Laser Hair Removal

Laser Hair Removal

Laser assisted hair removal is currently available for the treatment of unwanted hair. The technology was developed to efficiently remove unwanted body hair over large areas of skin with as few complications as possible. Indeed, the treatment time for laser assisted hair removal is faster and less painful than electrolysis, although it is substantially more expensive.

“Laser hair removal can provide permanent elimination of 70 to 80 % terminal hair and markedly decrease the growth of remaining hair.”

Many lasers are available for hair removal. The efficacy is dependent upon the wavelength of light used.


Laser hair removal is based on the theory of selective photothermolysis. The powerful beam of light emitted by the laser passes through the skin and targets the melanin pigment that is present in higher concentrations in the hair follicle. When melanin in the follicle absorbs the laser light energy, the hair follicle is heated and destroyed, preventing its ability to produce new hair while leaving other skin structures unharmed.

Ideal patient profile

The ideal patient for laser hair removal has light skin and dark hair. A light skinned person with dark hair has less melanin in the skin to compete for the laser energy. This allows the laser energy to more effectively target the hair follicle instead of the skin. Patients contemplating laser hair removal should look for a physician with experience in laser hair removal.

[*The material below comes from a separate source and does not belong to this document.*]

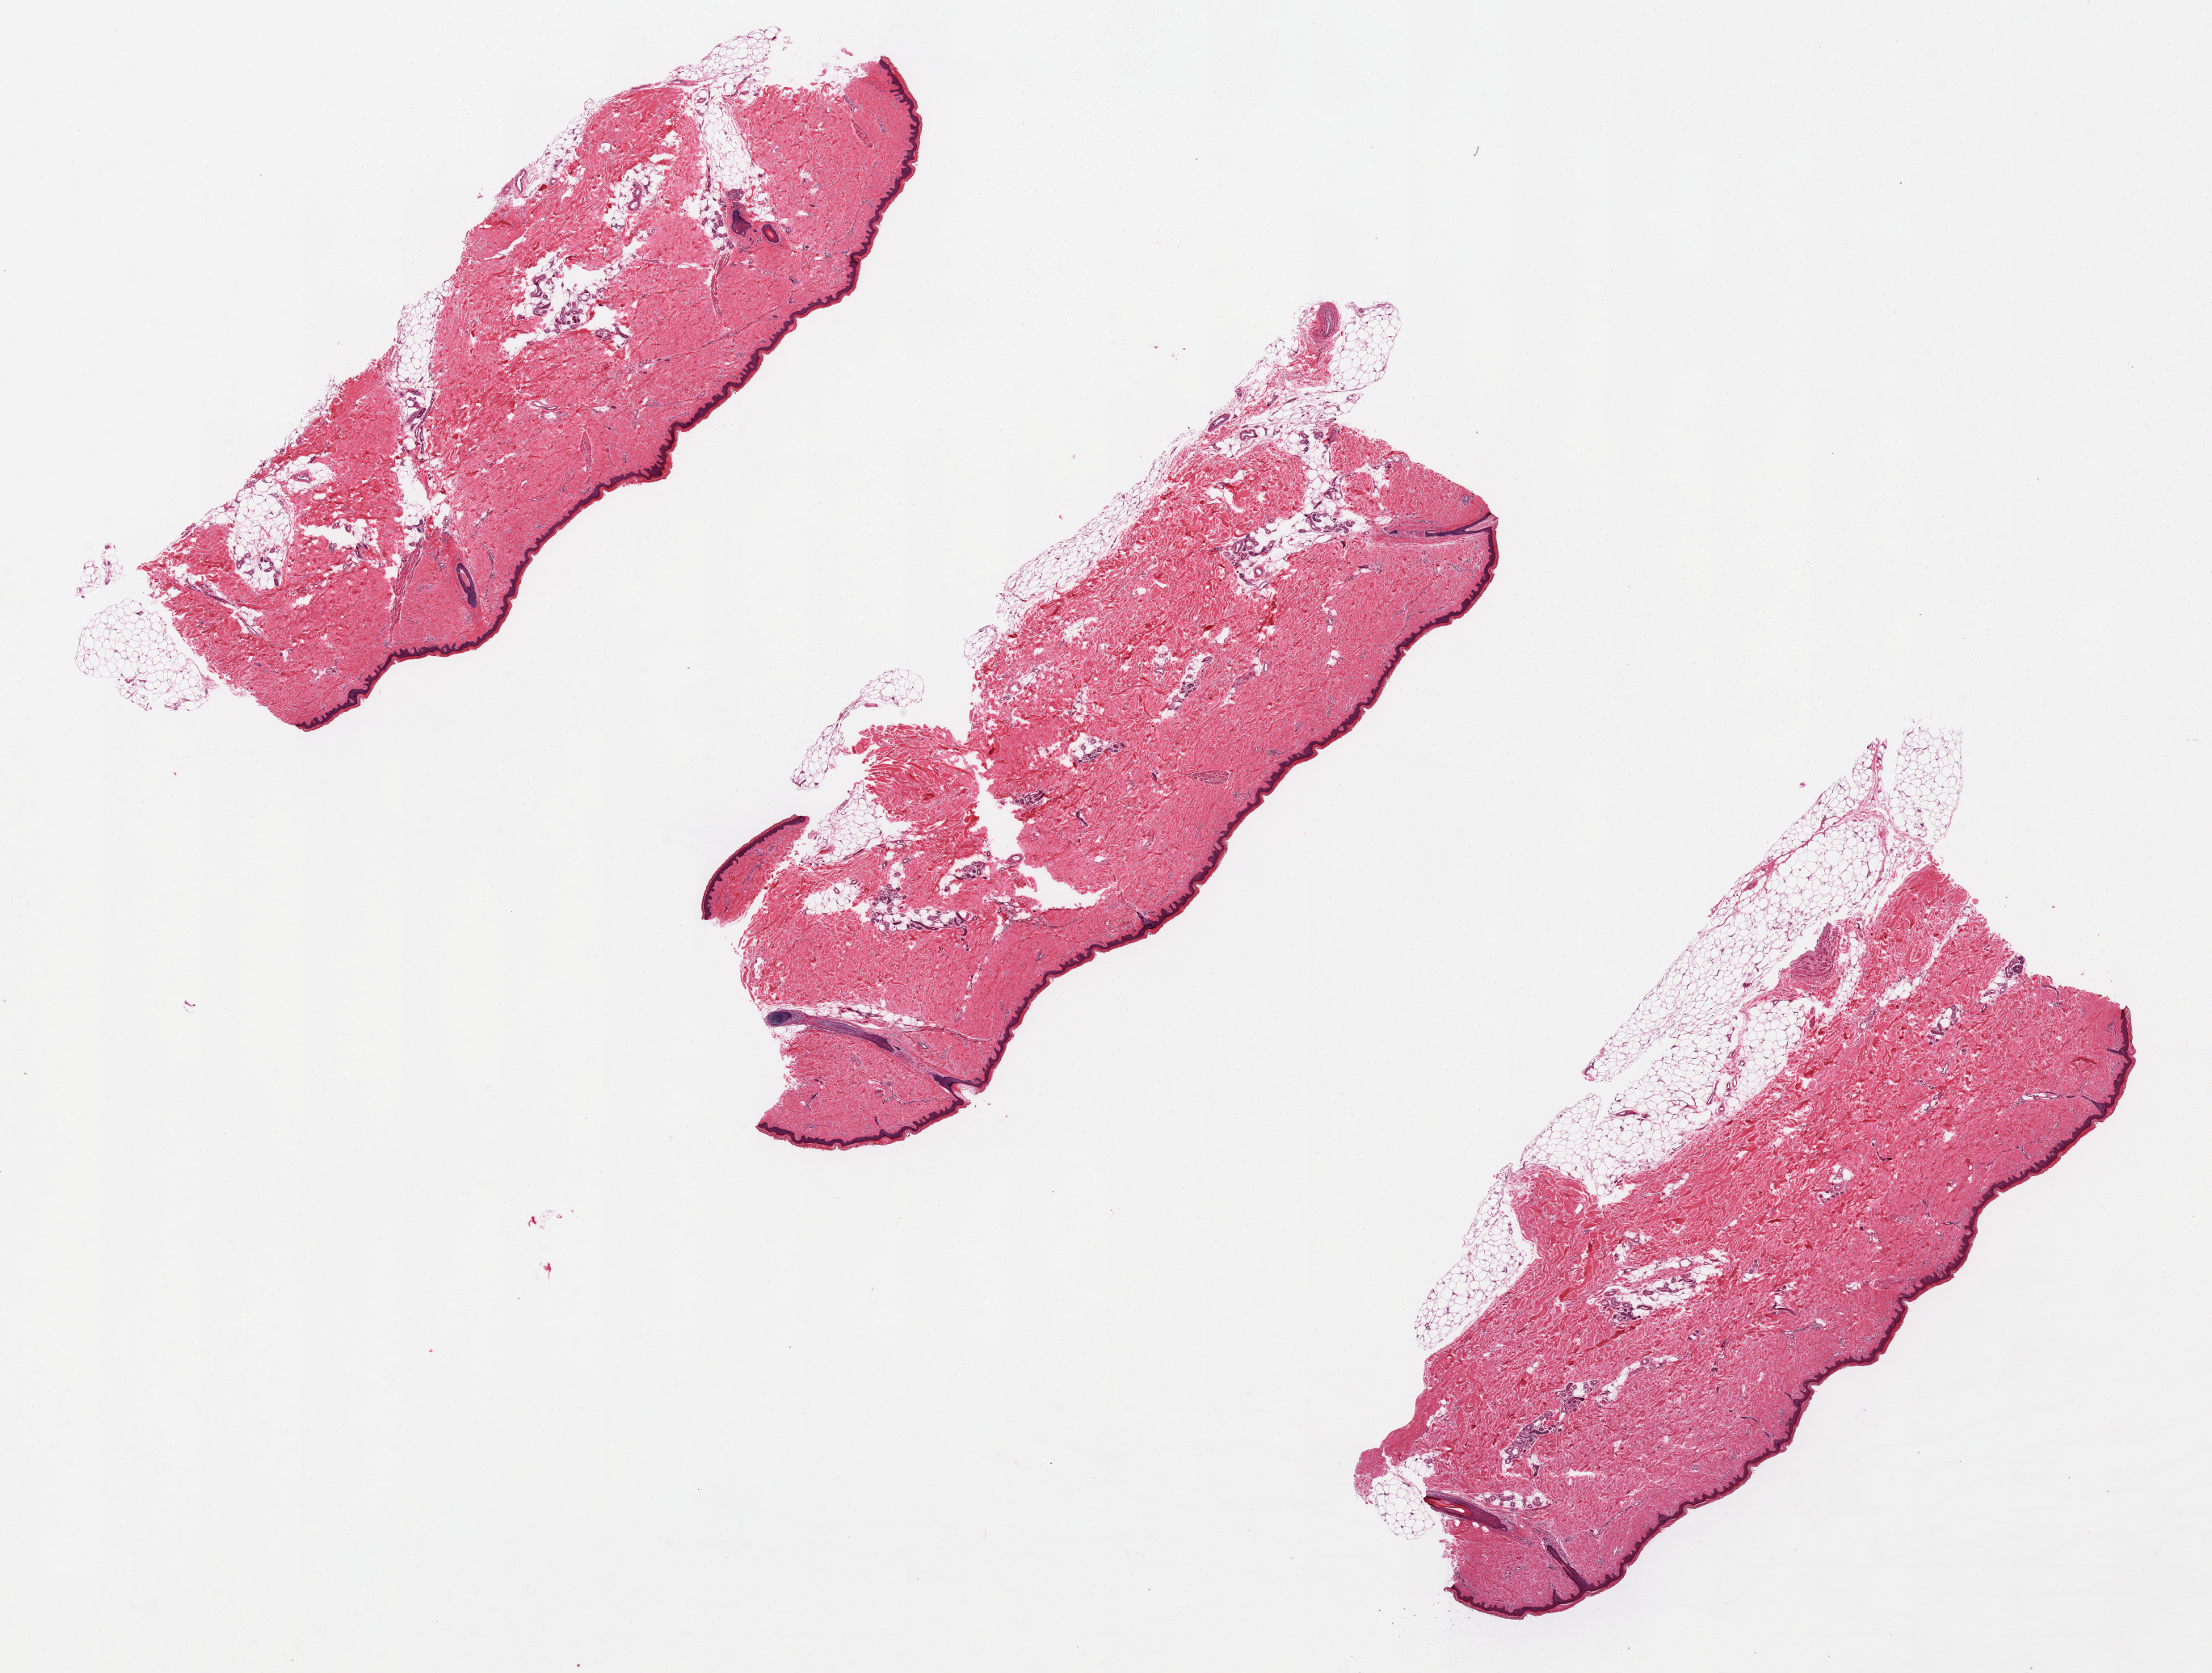
Digitized H&E-stained section, a low-resolution overview of the entire scanned area, about 21.7 x 16.4 mm, PAXgene-fixed, paraffin-embedded tissue, section of skin of lower leg (target tissue), tissue donor sample. Donor: female.
- pathologist's review note for this sample: 8.5x4mm. Epidermis 0.084mm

It is important that the patient have realistic expectations about laser treatments as it will remove 70 to 80 % percent terminal hair and decrease the growth of remaining hair. The patient must also realize that multiple treatment sessions will be required for hair reduction in the targeted area. Side effects are rare if the procedure is performed by an experienced person.

Hirsutism and hair removal

Women with hirsutism are concerned with the removal of pigmented hair in areas visible to the public. It is important that the physician does not overlook the possibility that a patient suffers from a medical condition causing excess hair growth. Hirsutism is often idiopathic which means that the cause is not known or genetic in origin. However there are medical conditions that can cause hirsutism. These patients may have clinical features of androgenization i.e seborrhea or dandruff, acne, androgenetic alopecia, irregular menses etc.

In cases in which underlying disease is suspected for example polycystic ovary syndrome, it is best to treat the underlying disease medically prior to or concurrent with the cosmetic treatment.